(Stored entries)
----------------

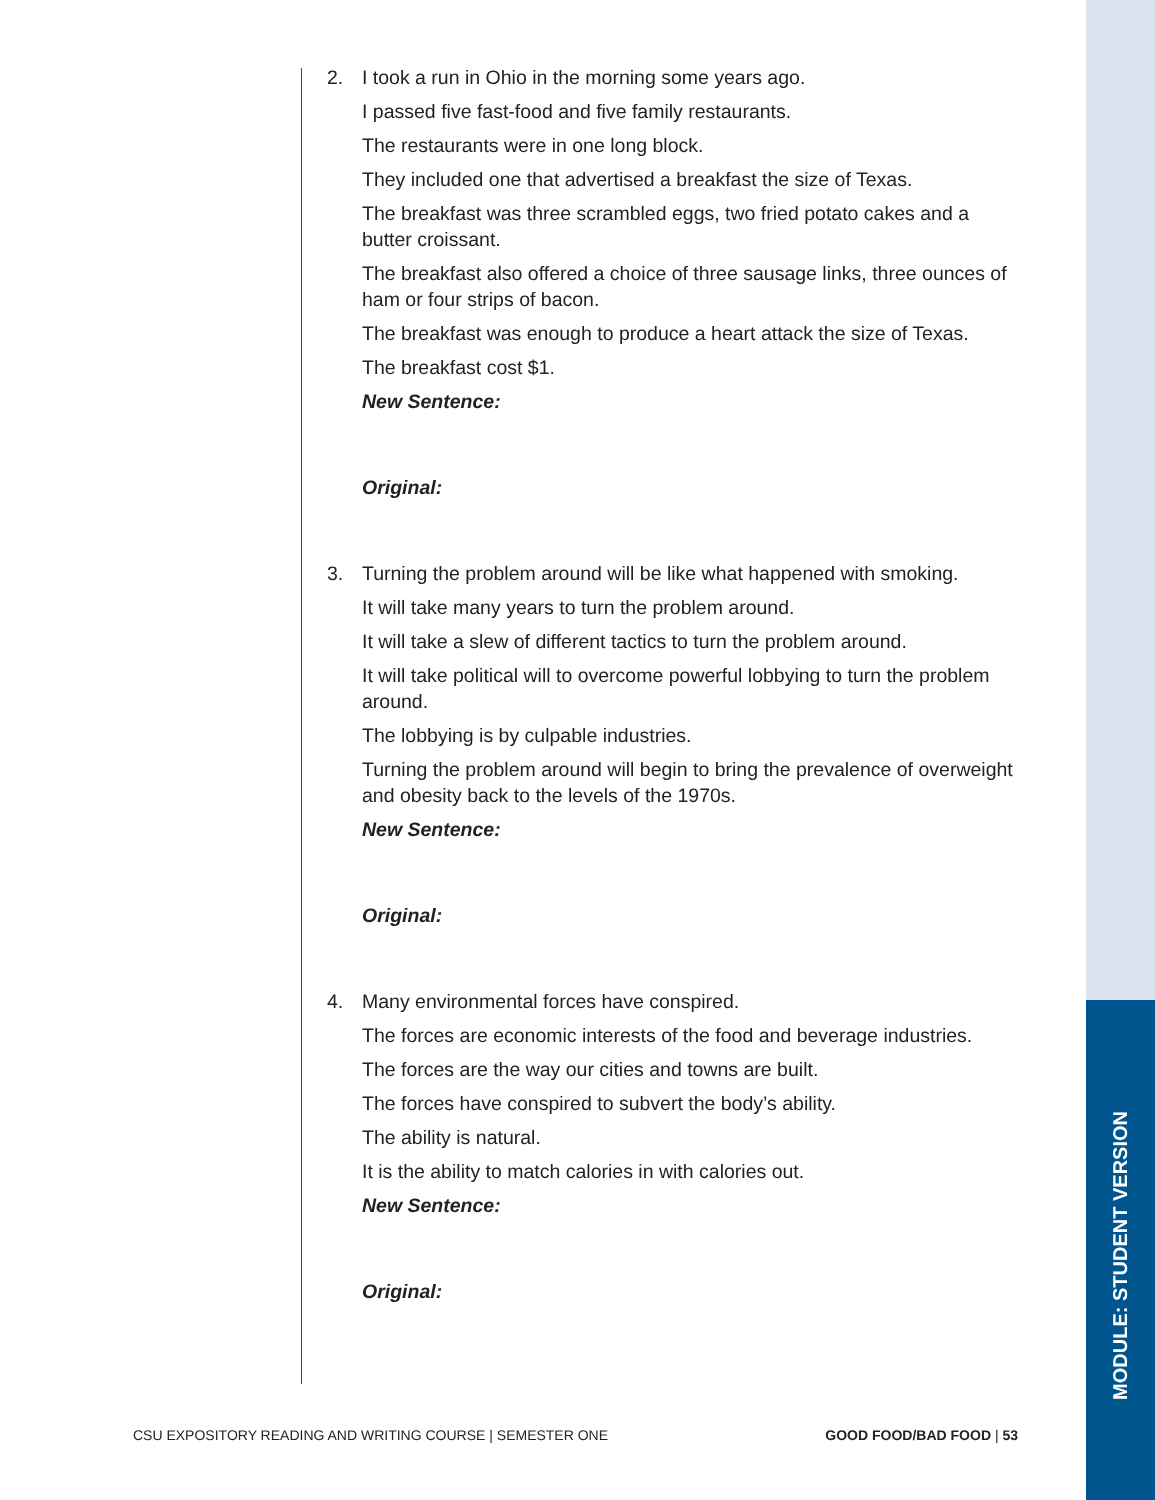MODULE: STUDENT VERSION
2. I took a run in Ohio in the morning some years ago.
I passed five fast-food and five family restaurants.
The restaurants were in one long block.
They included one that advertised a breakfast the size of Texas.
The breakfast was three scrambled eggs, two fried potato cakes and a butter croissant.
The breakfast also offered a choice of three sausage links, three ounces of ham or four strips of bacon.
The breakfast was enough to produce a heart attack the size of Texas.
The breakfast cost $1.
New Sentence:
Original:
3. Turning the problem around will be like what happened with smoking.
It will take many years to turn the problem around.
It will take a slew of different tactics to turn the problem around.
It will take political will to overcome powerful lobbying to turn the problem around.
The lobbying is by culpable industries.
Turning the problem around will begin to bring the prevalence of overweight and obesity back to the levels of the 1970s.
New Sentence:
Original:
4. Many environmental forces have conspired.
The forces are economic interests of the food and beverage industries.
The forces are the way our cities and towns are built.
The forces have conspired to subvert the body’s ability.
The ability is natural.
It is the ability to match calories in with calories out.
New Sentence:
Original:
CSU EXPOSITORY READING AND WRITING COURSE | SEMESTER ONE GOOD FOOD/BAD FOOD | 53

----------------

[WHAT IS BEING ASKED] Copy out the lines above unchanged. Skip the images.

[WORKED SOLUTION]
MODULE: STUDENT VERSION
2. I took a run in Ohio in the morning some years ago.
I passed five fast-food and five family restaurants.
The restaurants were in one long block.
They included one that advertised a breakfast the size of Texas.
The breakfast was three scrambled eggs, two fried potato cakes and a butter croissant.
The breakfast also offered a choice of three sausage links, three ounces of ham or four strips of bacon.
The breakfast was enough to produce a heart attack the size of Texas.
The breakfast cost $1.
New Sentence:
Original:
3. Turning the problem around will be like what happened with smoking.
It will take many years to turn the problem around.
It will take a slew of different tactics to turn the problem around.
It will take political will to overcome powerful lobbying to turn the problem around.
The lobbying is by culpable industries.
Turning the problem around will begin to bring the prevalence of overweight and obesity back to the levels of the 1970s.
New Sentence:
Original:
4. Many environmental forces have conspired.
The forces are economic interests of the food and beverage industries.
The forces are the way our cities and towns are built.
The forces have conspired to subvert the body’s ability.
The ability is natural.
It is the ability to match calories in with calories out.
New Sentence:
Original:
CSU EXPOSITORY READING AND WRITING COURSE | SEMESTER ONE GOOD FOOD/BAD FOOD | 53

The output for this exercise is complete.